Marwan mengungkapkan, "Keputusan Perry Warjiyo untuk mengundurkan diri harus dihormati. Siapa pun yang terpilih menjadi Gubernur Bank Indonesia harus mampu menjaga independensi bank sentral sebagaimana diamanatkan undang-undang. Independensi Bank Indonesia bukan sekadar prinsip kelembagaan, tetapi prasyarat agar kebijakan moneter dapat diambil secara objektif."
Ia mengingatkan bahwa independensi Bank Indonesia merupakan amanat Undang-Undang Nomor 23 Tahun 1999.
Menurutnya, independensi BI diperlukan agar setiap kebijakan moneter dapat diambil secara objektif demi menjaga stabilitas ekonomi nasional.
Marwan menilai kebijakan moneter tidak boleh dipengaruhi oleh kepentingan politik jangka pendek.
Ia mengungkapkan, "BI sebagai bank sentral mempunyai peran vital untuk memastikan pengelolaan moneter dikelola secara profesional demi stabilitas ekonomi sehingga target pertumbuhan ekonomi dicapai secara berkualitas."
Seleksi Gubernur BI Diminta Utamakan Integritas
Marwan yang merupakan legislator dari Daerah Pemilihan Jawa Tengah III menilai kegagalan menjaga kredibilitas dan independensi bank sentral dapat memicu berbagai dampak negatif.
Menurutnya, kondisi tersebut dapat menyebabkan volatilitas pasar keuangan.
Ia juga menilai kegagalan menjaga independensi BI berpotensi menekan nilai tukar rupiah.
Selain itu, kondisi tersebut dinilai dapat menggerus kepercayaan investor global terhadap Indonesia.
Marwan menegaskan, "Karena itu, proses pemilihan gubernur definitif harus mengedepankan profesionalisme, integritas, kompetensi, dan kepentingan nasional.

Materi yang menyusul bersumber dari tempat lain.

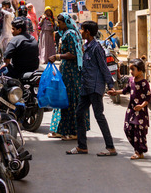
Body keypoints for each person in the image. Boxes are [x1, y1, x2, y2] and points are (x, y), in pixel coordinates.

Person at [67, 20, 117, 156]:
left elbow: (103, 67)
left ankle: (110, 147)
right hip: (86, 86)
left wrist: (110, 85)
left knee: (99, 116)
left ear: (87, 32)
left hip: (95, 87)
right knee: (79, 113)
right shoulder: (87, 46)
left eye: (82, 30)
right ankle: (82, 147)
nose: (80, 32)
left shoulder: (97, 48)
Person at [47, 13, 89, 141]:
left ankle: (75, 131)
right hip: (67, 72)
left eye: (60, 23)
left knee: (71, 100)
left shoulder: (71, 34)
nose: (58, 25)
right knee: (64, 99)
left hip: (72, 73)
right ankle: (62, 129)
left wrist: (58, 57)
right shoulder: (67, 34)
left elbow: (74, 54)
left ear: (66, 22)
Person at [108, 58, 151, 159]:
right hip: (131, 110)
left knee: (139, 132)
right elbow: (126, 90)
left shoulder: (144, 83)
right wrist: (115, 92)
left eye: (133, 69)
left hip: (140, 112)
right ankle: (138, 149)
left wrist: (141, 106)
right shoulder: (131, 80)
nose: (131, 72)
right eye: (130, 69)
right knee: (127, 129)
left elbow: (148, 97)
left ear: (140, 70)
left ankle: (139, 152)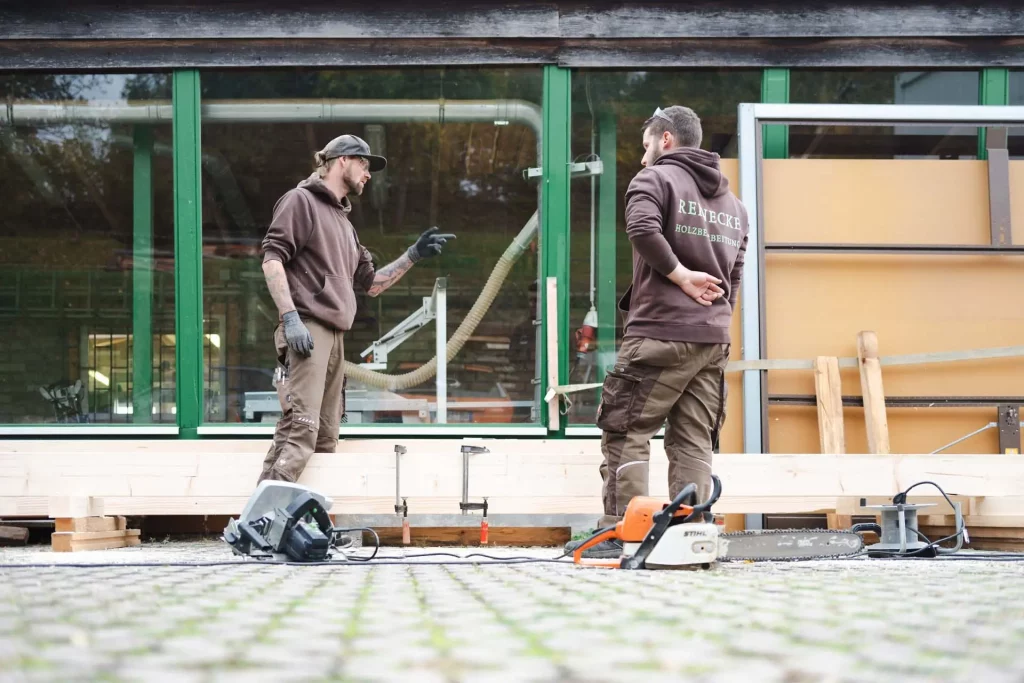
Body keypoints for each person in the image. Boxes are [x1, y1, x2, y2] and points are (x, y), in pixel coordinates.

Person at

Sosok yang dipilih harus mampu menjaga kredibilitas Bank Indonesia di mata masyarakat maupun pelaku ekonomi global."
Mantan Menteri Desa tersebut berharap proses transisi kepemimpinan di Bank Indonesia dapat berjalan lancar.

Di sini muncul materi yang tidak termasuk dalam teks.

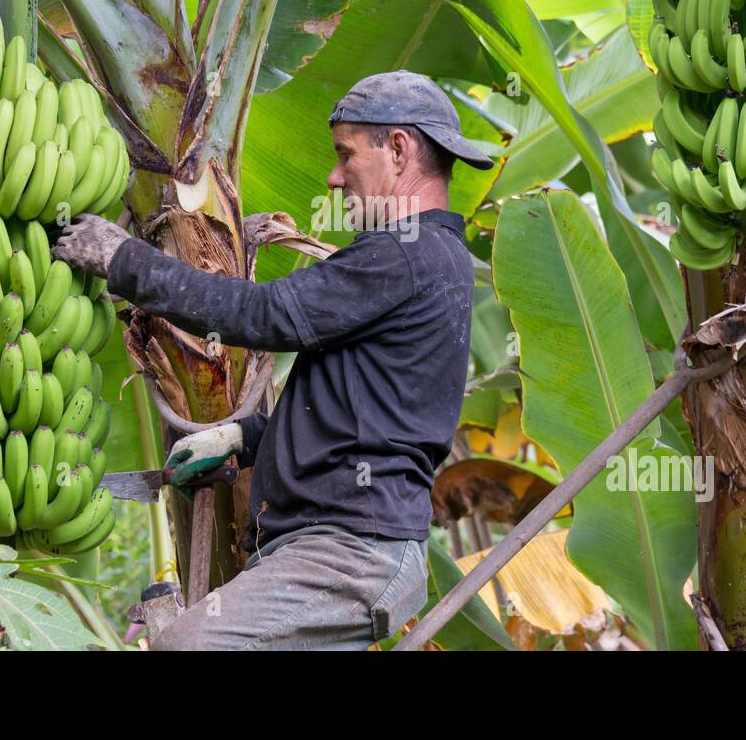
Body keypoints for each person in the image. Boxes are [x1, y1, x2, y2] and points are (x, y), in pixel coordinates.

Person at [52, 70, 494, 649]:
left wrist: (122, 259)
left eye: (346, 155)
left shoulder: (409, 255)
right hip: (344, 549)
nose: (335, 178)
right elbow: (366, 410)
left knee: (187, 645)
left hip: (349, 554)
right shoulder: (424, 260)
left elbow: (261, 316)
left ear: (399, 148)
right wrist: (246, 436)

Ia berharap pergantian kepemimpinan tidak mengganggu stabilitas sistem keuangan nasional.
Marwan juga berharap proses transisi tidak mengganggu upaya pengendalian inflasi.
Menurutnya, kelancaran transisi kepemimpinan sangat penting karena kondisi ekonomi global masih dibayangi berbagai ketidakpastian.
Ia menilai ketidakpastian ekonomi global tersebut berpotensi memberikan tekanan terhadap negara-negara berkembang, termasuk Indonesia.